We should advance work on both fronts –  governance reform, and open review of the PTA issues in advance of the next renegotiation.  I’m not convinced of the case for material change in the PTA –  or that eg nominal GDP targeting, or wage targeting, or adding an external balance consideration –  would make much practical difference anyway (points I’ve covered in earlier posts).  But the research should be done, and debated, openly, to test and explore the arguments and alternatives.

But the problem at present is not that inflation targeting is being followed too closely, let alone “mechanistically”, or that it is proving overly and inappropriately restrictive.  It is that isn’t being taken seriously by those – the Bank –  with a legal responsibility to do so.

 

 

7 thoughts on “Monetary policy is bust….

  1. It’s good to see someone pushing back on these journalists pushing fiscal policy. I finally got around to reading the recent article in the Economist and Martin Wolf’s piece on monetary policy. I was struck in these by the lack of a detailed criticism of QE. I would have said that in a big picture sense, QE in the US and Japan, two very different countries, was associated with much better employment and growth outcomes than the previous policy of fiscal expansion. The Economist (Ryan Event? who is usually very good) brushed aside QE saying it hadn’t achieved much except hot money flows into EMs. But I would have thought the fairer view would be that the larger EMs have very much driven their own credit expansion.

    Like

    • The US needed QE to crack the Yuan peg to the USD and to re-establish itself as a superpower and a super economy. It was a fightback and it looks like it has paid off for the US. The Chinese call it “dried salted fish springs back to live”.

      Like

  2. I’m a bit more skeptical about the impact of later rounds of QE in the US than you. To the extent they helped, it was probably as a signal that policy rates would be kept low for longer. But I agree with you on the EMs.

TASK DETAILS: Reproduce the passage of the monetary policy text between "7 thoughts on" and "own credit expansion.", inclusive.

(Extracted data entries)
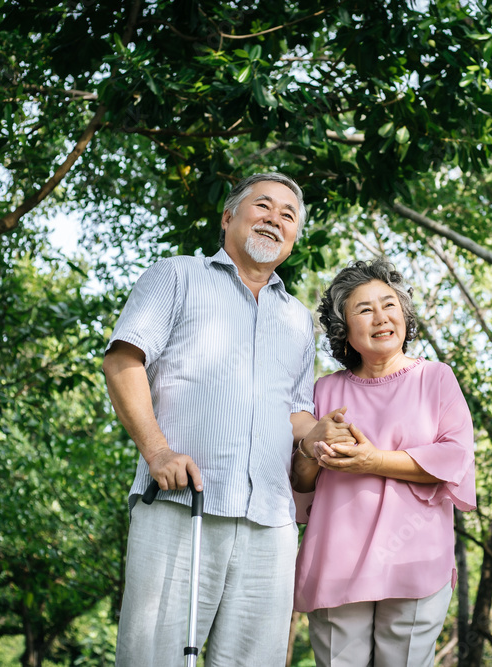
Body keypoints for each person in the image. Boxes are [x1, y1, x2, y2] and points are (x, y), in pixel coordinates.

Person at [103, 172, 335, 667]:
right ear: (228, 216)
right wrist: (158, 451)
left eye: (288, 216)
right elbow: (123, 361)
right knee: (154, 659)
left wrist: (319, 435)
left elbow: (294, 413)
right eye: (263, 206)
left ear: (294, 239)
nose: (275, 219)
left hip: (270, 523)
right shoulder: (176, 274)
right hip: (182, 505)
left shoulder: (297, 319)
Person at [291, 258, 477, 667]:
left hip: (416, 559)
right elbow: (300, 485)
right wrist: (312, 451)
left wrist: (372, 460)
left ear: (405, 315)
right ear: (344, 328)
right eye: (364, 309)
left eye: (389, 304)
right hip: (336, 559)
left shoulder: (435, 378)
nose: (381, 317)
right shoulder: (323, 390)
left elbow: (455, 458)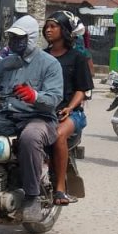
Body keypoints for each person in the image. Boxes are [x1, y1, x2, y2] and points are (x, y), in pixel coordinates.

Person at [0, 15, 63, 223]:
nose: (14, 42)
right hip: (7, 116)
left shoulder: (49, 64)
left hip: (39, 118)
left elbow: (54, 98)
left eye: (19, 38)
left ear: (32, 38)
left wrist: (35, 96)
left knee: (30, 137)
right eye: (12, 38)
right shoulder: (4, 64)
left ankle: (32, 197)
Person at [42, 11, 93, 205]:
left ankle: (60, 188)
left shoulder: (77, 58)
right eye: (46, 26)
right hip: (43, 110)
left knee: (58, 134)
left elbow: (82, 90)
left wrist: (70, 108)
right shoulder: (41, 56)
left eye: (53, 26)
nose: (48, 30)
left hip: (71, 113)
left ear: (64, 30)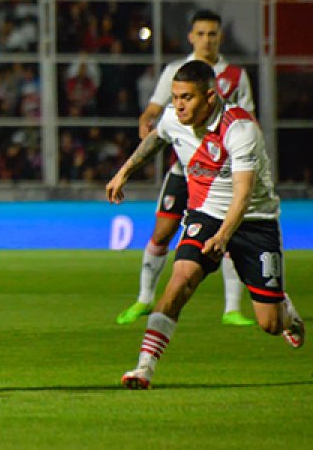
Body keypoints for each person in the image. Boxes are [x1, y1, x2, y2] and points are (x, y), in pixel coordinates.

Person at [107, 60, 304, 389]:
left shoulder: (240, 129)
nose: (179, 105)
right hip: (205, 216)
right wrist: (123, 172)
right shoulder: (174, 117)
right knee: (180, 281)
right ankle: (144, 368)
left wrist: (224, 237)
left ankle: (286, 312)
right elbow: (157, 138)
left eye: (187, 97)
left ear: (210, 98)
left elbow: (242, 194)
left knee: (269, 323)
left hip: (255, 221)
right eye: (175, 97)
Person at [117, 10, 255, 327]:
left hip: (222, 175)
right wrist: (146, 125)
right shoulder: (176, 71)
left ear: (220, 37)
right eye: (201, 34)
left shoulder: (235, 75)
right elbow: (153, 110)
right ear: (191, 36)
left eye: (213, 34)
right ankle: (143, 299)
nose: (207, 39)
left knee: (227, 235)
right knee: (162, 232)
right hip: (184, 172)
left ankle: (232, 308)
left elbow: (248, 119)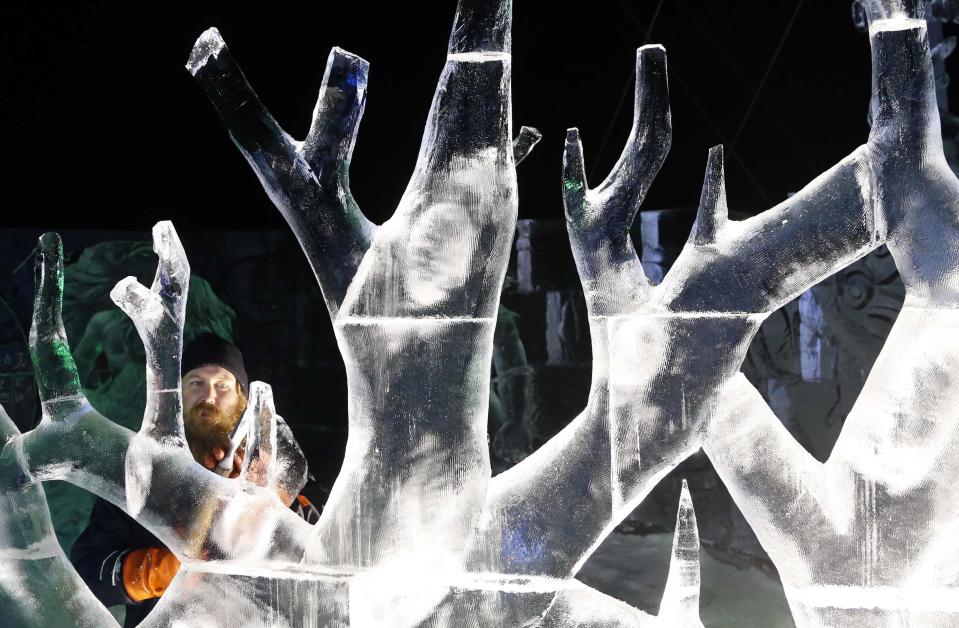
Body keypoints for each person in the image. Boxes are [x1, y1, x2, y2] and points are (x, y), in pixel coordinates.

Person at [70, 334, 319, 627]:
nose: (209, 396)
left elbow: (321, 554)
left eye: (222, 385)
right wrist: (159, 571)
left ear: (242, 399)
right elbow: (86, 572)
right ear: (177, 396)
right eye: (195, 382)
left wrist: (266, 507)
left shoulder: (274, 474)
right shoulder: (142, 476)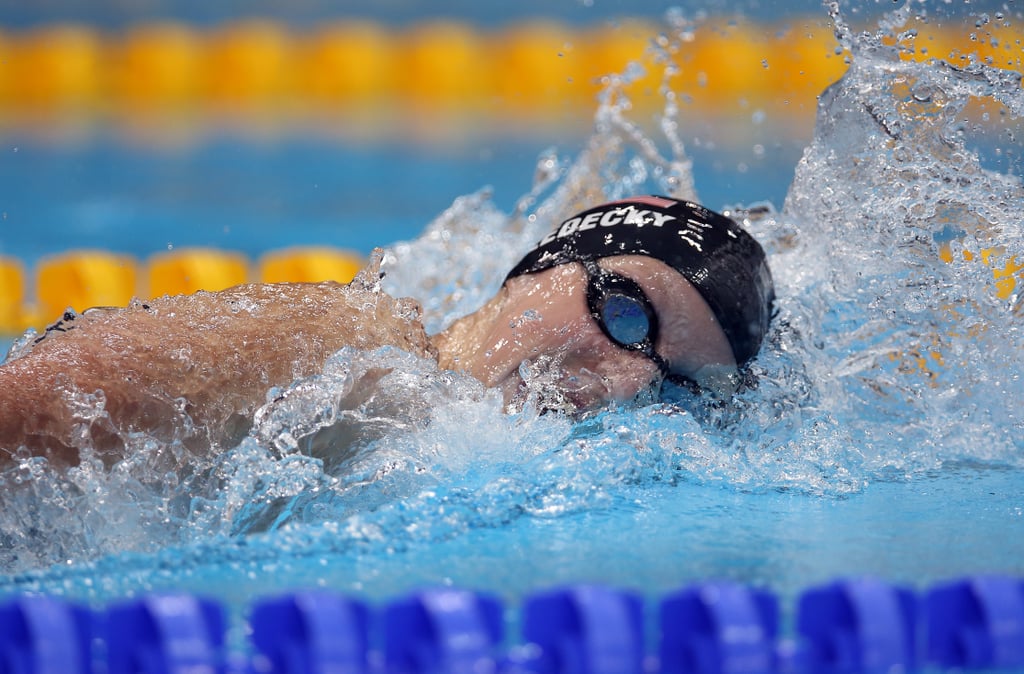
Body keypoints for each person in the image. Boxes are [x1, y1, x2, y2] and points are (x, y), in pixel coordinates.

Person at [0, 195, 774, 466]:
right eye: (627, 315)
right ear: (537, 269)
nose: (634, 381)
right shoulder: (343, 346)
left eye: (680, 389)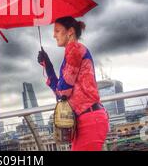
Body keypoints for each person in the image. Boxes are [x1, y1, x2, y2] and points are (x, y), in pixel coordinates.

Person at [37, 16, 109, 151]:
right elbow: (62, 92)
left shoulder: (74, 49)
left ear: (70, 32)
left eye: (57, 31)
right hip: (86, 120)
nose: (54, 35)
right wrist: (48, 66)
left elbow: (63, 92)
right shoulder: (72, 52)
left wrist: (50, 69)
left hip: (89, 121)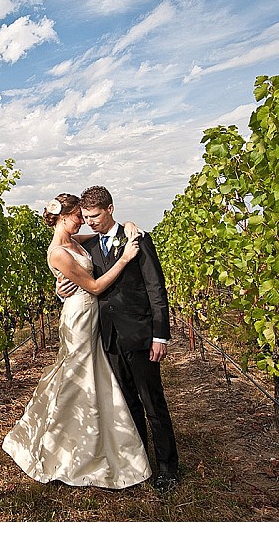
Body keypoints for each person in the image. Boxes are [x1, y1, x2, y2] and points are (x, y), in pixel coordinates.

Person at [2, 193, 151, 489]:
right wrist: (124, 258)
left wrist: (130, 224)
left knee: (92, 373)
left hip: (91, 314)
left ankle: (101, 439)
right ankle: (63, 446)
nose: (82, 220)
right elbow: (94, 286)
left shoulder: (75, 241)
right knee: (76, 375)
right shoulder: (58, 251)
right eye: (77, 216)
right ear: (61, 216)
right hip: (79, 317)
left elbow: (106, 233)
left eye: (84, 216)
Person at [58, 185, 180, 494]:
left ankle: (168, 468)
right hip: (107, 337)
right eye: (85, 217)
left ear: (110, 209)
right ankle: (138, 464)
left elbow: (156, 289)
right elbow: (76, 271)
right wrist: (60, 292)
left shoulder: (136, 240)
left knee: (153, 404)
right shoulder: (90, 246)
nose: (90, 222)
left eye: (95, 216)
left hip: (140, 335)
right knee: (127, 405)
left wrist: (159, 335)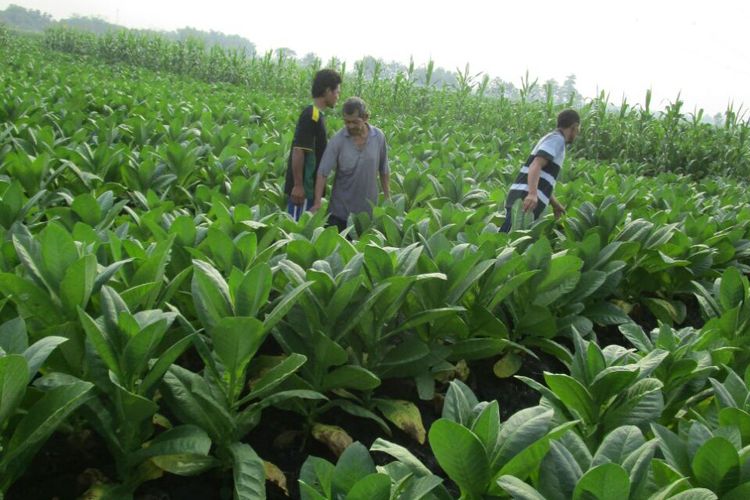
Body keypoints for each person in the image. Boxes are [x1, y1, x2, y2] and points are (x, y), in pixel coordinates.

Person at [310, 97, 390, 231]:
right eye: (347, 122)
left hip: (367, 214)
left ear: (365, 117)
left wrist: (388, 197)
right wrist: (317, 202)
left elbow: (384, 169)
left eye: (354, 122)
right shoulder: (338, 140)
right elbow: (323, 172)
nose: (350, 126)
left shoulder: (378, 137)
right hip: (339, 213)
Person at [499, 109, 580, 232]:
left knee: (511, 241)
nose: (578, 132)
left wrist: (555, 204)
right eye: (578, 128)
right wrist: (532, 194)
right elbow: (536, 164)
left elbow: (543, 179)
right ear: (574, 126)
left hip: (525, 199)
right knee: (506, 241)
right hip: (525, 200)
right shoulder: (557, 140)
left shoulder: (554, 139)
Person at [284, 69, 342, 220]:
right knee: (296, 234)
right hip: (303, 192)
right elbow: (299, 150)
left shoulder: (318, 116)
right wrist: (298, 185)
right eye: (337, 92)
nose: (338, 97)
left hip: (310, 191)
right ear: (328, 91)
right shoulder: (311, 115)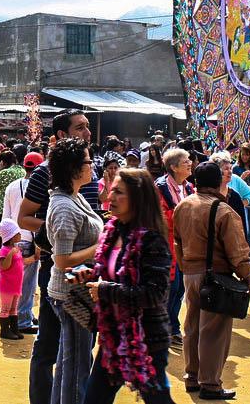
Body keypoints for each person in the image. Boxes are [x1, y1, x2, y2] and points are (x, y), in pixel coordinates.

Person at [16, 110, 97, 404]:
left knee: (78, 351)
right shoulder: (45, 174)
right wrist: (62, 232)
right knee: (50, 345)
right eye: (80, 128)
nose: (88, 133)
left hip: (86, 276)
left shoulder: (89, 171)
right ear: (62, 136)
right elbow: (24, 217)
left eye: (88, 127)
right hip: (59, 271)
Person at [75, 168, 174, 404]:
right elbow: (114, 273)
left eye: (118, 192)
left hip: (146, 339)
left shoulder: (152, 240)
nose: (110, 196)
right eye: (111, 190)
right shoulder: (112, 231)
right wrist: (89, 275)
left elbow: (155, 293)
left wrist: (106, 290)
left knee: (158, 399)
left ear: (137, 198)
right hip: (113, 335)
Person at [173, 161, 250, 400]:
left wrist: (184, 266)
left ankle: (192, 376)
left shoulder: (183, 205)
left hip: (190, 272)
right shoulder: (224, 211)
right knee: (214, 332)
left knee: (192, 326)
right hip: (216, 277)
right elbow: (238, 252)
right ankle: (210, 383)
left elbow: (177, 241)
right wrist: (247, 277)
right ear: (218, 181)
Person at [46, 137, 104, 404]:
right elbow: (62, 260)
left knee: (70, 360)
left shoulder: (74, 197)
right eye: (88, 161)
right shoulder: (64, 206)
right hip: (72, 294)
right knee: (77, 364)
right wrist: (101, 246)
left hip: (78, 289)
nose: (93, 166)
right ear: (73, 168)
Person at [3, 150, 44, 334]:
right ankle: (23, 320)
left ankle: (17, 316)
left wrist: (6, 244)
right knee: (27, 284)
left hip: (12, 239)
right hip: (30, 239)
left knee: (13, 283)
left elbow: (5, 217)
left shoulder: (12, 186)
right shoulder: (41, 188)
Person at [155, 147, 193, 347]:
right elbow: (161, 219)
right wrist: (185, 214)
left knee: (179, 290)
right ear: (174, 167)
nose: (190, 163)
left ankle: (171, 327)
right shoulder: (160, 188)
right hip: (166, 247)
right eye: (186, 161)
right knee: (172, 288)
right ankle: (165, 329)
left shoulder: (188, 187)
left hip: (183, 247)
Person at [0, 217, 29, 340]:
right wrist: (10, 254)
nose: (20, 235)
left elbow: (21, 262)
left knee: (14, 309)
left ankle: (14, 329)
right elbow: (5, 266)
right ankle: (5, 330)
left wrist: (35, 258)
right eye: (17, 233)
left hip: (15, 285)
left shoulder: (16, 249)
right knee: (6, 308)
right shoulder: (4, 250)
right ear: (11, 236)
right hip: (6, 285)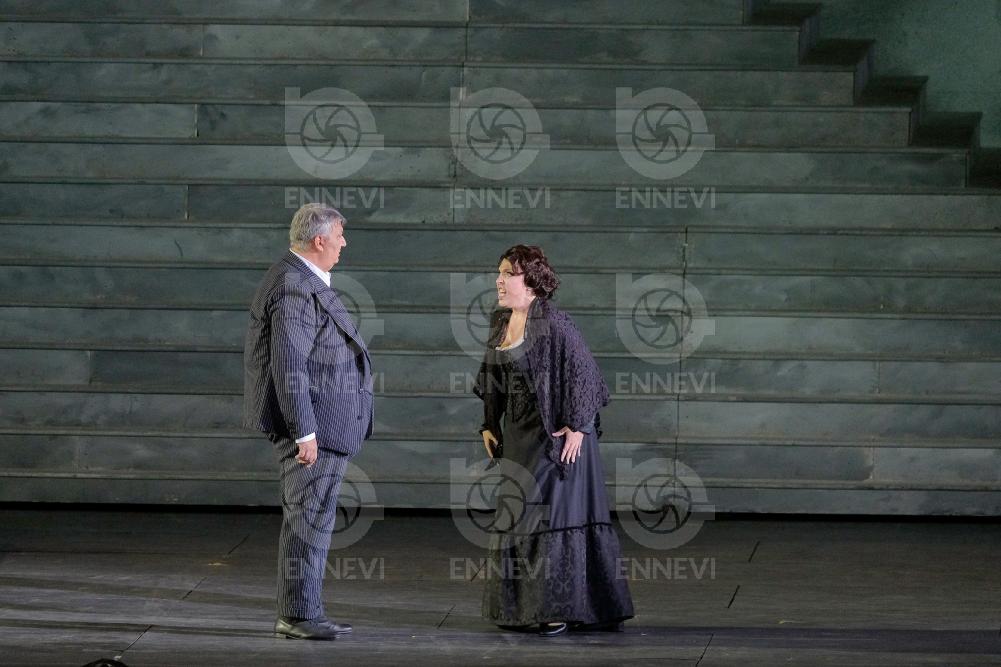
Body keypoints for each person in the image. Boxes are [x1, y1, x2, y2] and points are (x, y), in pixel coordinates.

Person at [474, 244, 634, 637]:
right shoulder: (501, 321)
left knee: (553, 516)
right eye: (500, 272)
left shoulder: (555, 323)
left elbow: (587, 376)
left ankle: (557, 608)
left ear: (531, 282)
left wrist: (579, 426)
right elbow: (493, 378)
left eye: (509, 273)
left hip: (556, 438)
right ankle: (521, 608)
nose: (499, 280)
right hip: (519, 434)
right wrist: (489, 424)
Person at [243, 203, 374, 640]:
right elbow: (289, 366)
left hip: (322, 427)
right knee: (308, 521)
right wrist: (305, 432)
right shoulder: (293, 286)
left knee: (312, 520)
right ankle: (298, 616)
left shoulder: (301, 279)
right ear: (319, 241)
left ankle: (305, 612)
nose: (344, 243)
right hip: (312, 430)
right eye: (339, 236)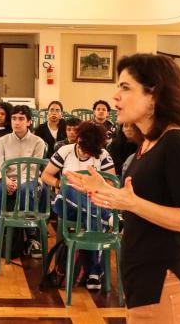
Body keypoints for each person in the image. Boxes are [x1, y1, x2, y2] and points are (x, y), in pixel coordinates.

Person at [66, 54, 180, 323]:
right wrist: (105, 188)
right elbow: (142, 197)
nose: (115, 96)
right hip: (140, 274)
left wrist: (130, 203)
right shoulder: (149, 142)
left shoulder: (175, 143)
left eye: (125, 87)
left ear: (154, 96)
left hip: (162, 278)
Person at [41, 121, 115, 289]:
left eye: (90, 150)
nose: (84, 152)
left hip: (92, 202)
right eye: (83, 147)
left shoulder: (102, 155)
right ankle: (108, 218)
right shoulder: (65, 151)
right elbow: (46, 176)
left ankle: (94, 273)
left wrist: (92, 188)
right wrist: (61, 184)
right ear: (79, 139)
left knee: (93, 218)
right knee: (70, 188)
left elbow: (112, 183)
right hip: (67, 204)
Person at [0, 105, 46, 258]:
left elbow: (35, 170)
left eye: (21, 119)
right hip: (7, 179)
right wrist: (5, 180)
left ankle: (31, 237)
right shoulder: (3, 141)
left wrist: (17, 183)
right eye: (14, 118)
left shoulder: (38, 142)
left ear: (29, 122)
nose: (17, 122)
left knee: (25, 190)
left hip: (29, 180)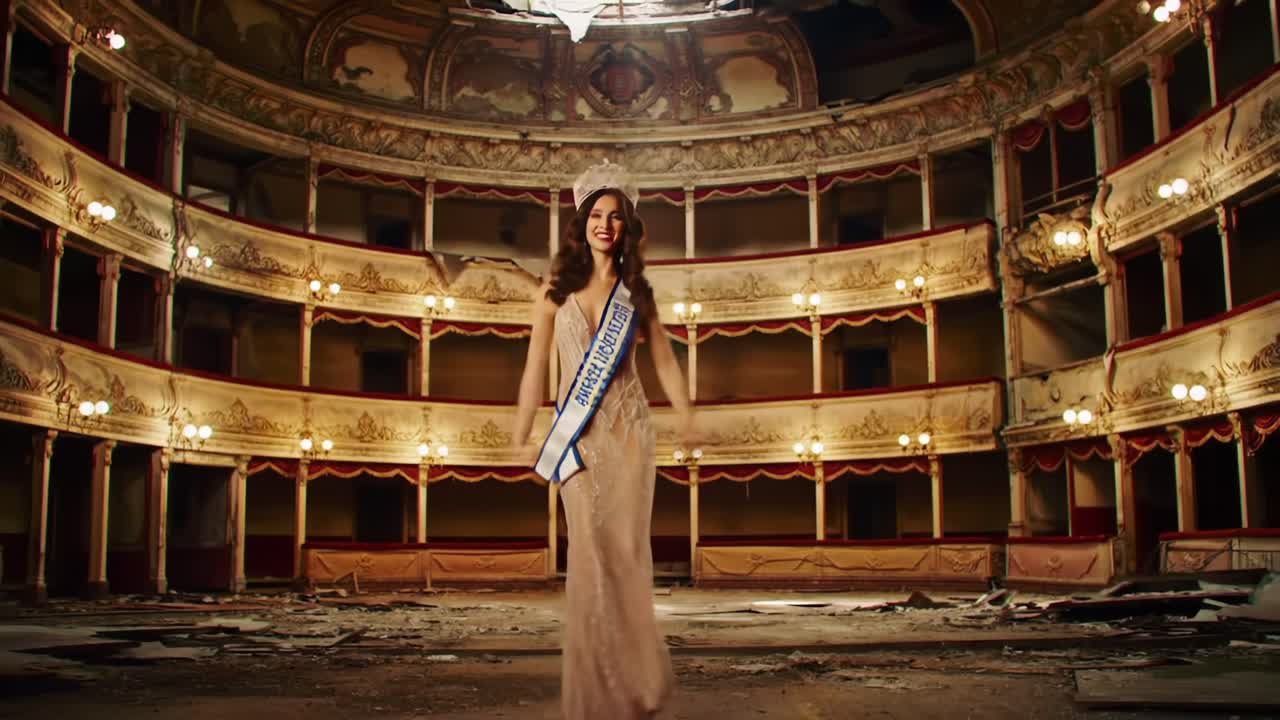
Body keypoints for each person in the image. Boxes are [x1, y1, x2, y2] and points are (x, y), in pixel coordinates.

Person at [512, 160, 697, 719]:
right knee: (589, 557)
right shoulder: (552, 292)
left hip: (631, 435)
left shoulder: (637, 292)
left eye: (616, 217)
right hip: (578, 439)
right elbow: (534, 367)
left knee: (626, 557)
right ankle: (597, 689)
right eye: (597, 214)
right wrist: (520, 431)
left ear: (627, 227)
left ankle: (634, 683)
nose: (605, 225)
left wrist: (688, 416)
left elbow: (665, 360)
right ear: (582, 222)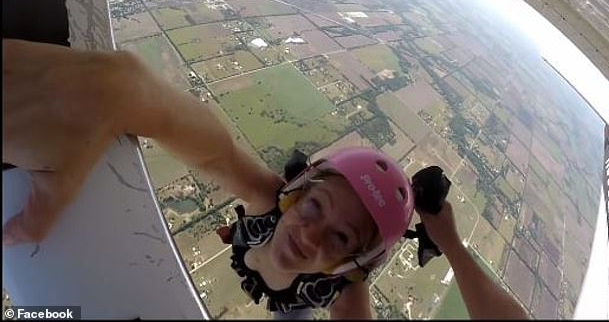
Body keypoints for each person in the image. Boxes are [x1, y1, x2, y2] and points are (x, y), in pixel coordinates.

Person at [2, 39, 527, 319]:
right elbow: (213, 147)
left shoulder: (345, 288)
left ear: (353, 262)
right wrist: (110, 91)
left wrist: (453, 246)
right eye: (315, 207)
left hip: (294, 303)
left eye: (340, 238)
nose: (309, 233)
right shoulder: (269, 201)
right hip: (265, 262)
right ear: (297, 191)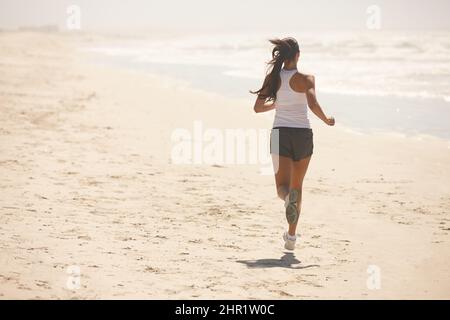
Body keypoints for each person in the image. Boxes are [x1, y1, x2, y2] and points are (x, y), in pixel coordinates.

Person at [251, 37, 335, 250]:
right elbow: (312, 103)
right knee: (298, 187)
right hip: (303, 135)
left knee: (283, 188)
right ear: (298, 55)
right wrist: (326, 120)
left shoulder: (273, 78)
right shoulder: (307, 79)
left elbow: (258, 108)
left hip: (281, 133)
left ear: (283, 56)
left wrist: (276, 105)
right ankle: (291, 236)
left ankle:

TASK OUTPUT:
7 thoughts on “Monetary policy is bust….

  1. It’s good to see someone pushing back on these journalists pushing fiscal policy. I finally got around to reading the recent article in the Economist and Martin Wolf’s piece on monetary policy. I was struck in these by the lack of a detailed criticism of QE. I would have said that in a big picture sense, QE in the US and Japan, two very different countries, was associated with much better employment and growth outcomes than the previous policy of fiscal expansion. The Economist (Ryan Event? who is usually very good) brushed aside QE saying it hadn’t achieved much except hot money flows into EMs. But I would have thought the fairer view would be that the larger EMs have very much driven their own credit expansion.